STOCKHOLM

Le Premier ministre suédois Ulf Kristersson a déclaré dimanche qu’il était en consultation étroite avec son homologue danoise Mette Frederiksen au sujet des brûlages de Coran dans leurs pays respectifs.

Kristersson a déclaré que la Suède connaissait sa « situation sécuritaire la plus grave » depuis la Seconde Guerre mondiale.
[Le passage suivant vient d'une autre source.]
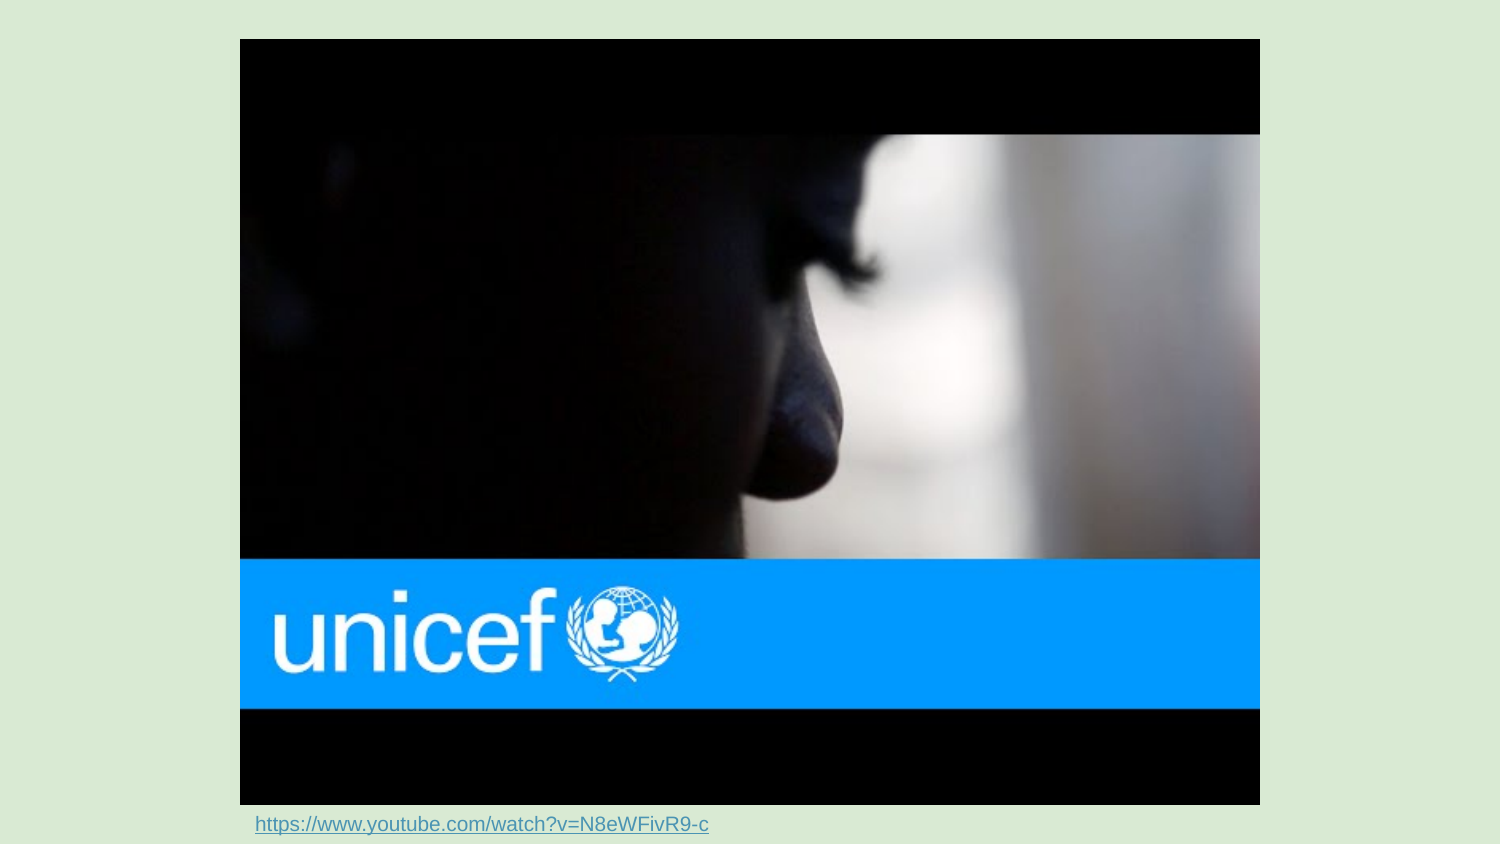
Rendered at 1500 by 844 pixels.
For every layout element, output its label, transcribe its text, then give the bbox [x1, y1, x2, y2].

text_box [240, 39, 1260, 805]
text_box https://www.youtube.com/watch?v=N8eWFivR9-c [240, 796, 758, 844]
« Nous sommes conscients que des États et des acteurs de type étatique exploitent activement la situation », a-t-il ajouté.

Tout en soulignant l’importance de la liberté d’expression et du droit de manifester, il a déclaré que « la situation est dangereuse et que des mesures sont nécessaires pour renforcer notre capacité de résistance ». En Suède, nous avons déjà commencé à analyser la situation juridique – y compris la loi sur l’ordre public – dans le but d’explorer les possibilités de mesures qui renforceraient notre sécurité nationale et la sécurité des Suédois en Suède et à l’étranger.

Entre-temps, le ministre turc des Affaires étrangères, Hakan Fidan, s’est entretenu par téléphone avec son homologue suédois, Tobias Billstrom, au sujet de l’incendie du Coran en Suède.

Fidan a souligné le caractère « inacceptable » de telles actions sous le couvert de la liberté d’expression et a exhorté le gouvernement suédois à prendre des « mesures concrètes » pour empêcher ces attaques, qui ont provoqué une réaction importante dans le monde islamique.

Salwan Momika et Salwan Najem, d’origine irakienne, qui avaient déjà brûlé le Coran dans le pays, ont reçu l’autorisation de brûler le livre saint musulman devant le Parlement suédois le 31 juillet.

La police a déclaré que les deux hommes avaient demandé l’autorisation de brûler le Coran à la mosquée Fittja Ulu et devant l’ambassade d’Iran à Stockholm et qu’ils attendaient cette autorisation.

Le 20 juillet, Momika a profané le Coran et le drapeau irakien sous la protection de la police devant l’ambassade d’Irak à Stockholm.

L’Agence suédoise des migrations a ouvert une enquête contre Momika et, le 11 juillet, elle a intenté une action en justice pour révoquer son permis de séjour et de travail et l’expulser.

L’agence a déclaré que Momika avait obtenu un permis de travail et de séjour le 16 avril 2021, qui devait expirer le 16 avril 2024.

Selon le journal suédois Expressen, l’agence des migrations a intenté une action en justice contre Momika en raison de soupçons de « crimes de guerre » commis pendant son séjour en Irak.